# Solar Absorption Refrigeration (novelty)



## WayneR (Mar 26, 2007)

Have a couple of the RV sized units and have considered converting them to solar power as a novelty. Cold drinks with supper, compliments of the sun.

Has any one done this conversion before? A fresnel lens or parabolic condenser on a simple tracker seem most probable. Increased insulation, of course. Five dollars invested to date for the refrigerators. Have tested them on AC and they both work.

Your thoughts---


----------



## wy_white_wolf (Oct 14, 2004)

I have 2 of them that I plan on doing the same thing with. One does have 12v so I plan on testing it hooked directly to a PV panel and see how it does. 

The other Haven't worked out the details but may make a hot water panel about the same size as the frig and try to use thermosiphon to get hot water around the absorber. Hard to work out any details until I tear them apart and have too many other projects right now.

Haven't been able to find out how hot I actually need to get it to evaporate the ammonia. Can't be over 212F or it would boil the water. If it's down around 160 a regular hot water panel would work.
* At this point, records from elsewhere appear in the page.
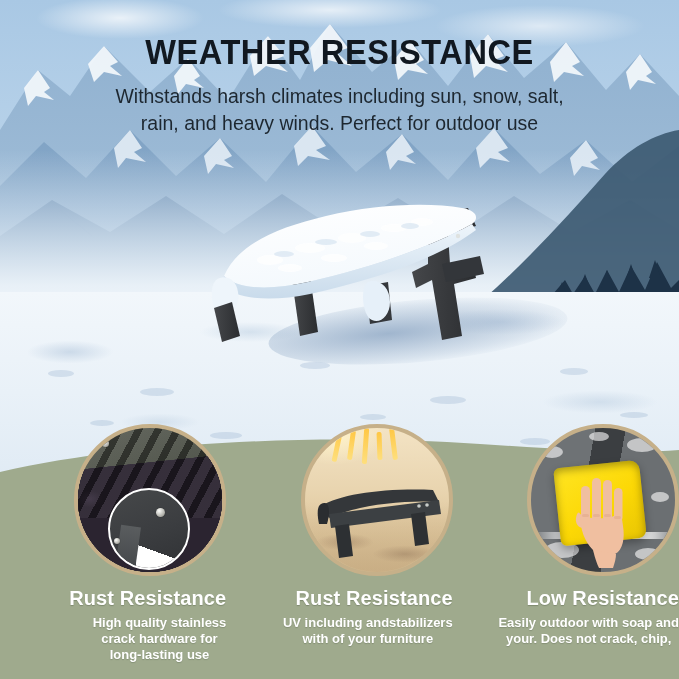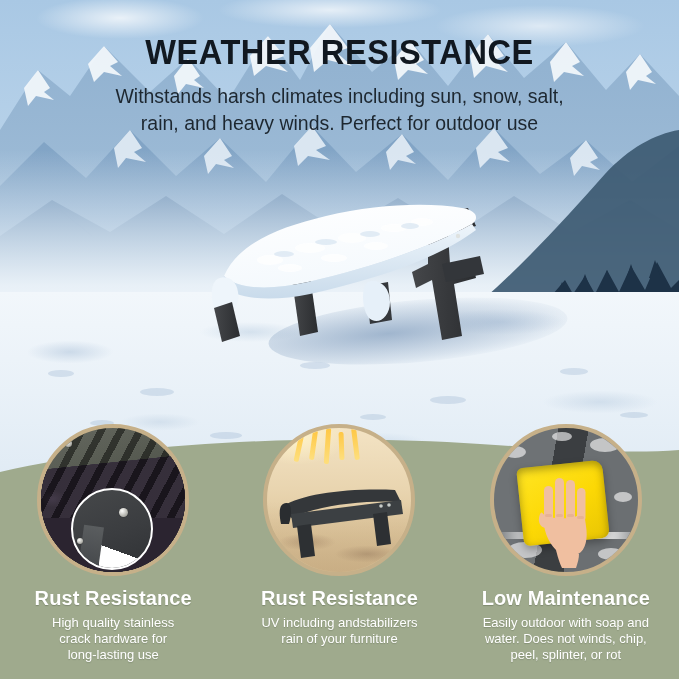--- a/index.html
+++ b/index.html
@@ -68,7 +68,7 @@
   
   .features{position:absolute;left:0;top:424px;width:679px;height:255px;
             display:flex;align-items:flex-start;}
-  .feat{flex:1;display:flex;flex-direction:column;align-items:center;}
+  .feat{flex:1;display:flex;flex-direction:column;align-items:flex-end;}
 
   .circ{
     position:relative;width:152px;height:152px;border-radius:50%;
Wondering if using a fresnel lens or parabolic condenser would get it too hot to work?


----------



## watcher (Sep 4, 2006)

I have been in contact with the guy who teaches HVAC at the local community college about building a solar fired absorption AC unit for my yet to be built house. Its looking like my main problem is going to be government interference. Aint' that usually the case? Between all the meth heads after anhydrous ammonia and the health people going nuts about having NH3 around a living area it might be more trouble than its worth. Well that and the fact that one good hurricane would wipe out most of the collectors.

I have also been looking into using a Minto wheel to turn a manual compressor using 'standard' refrigerant


----------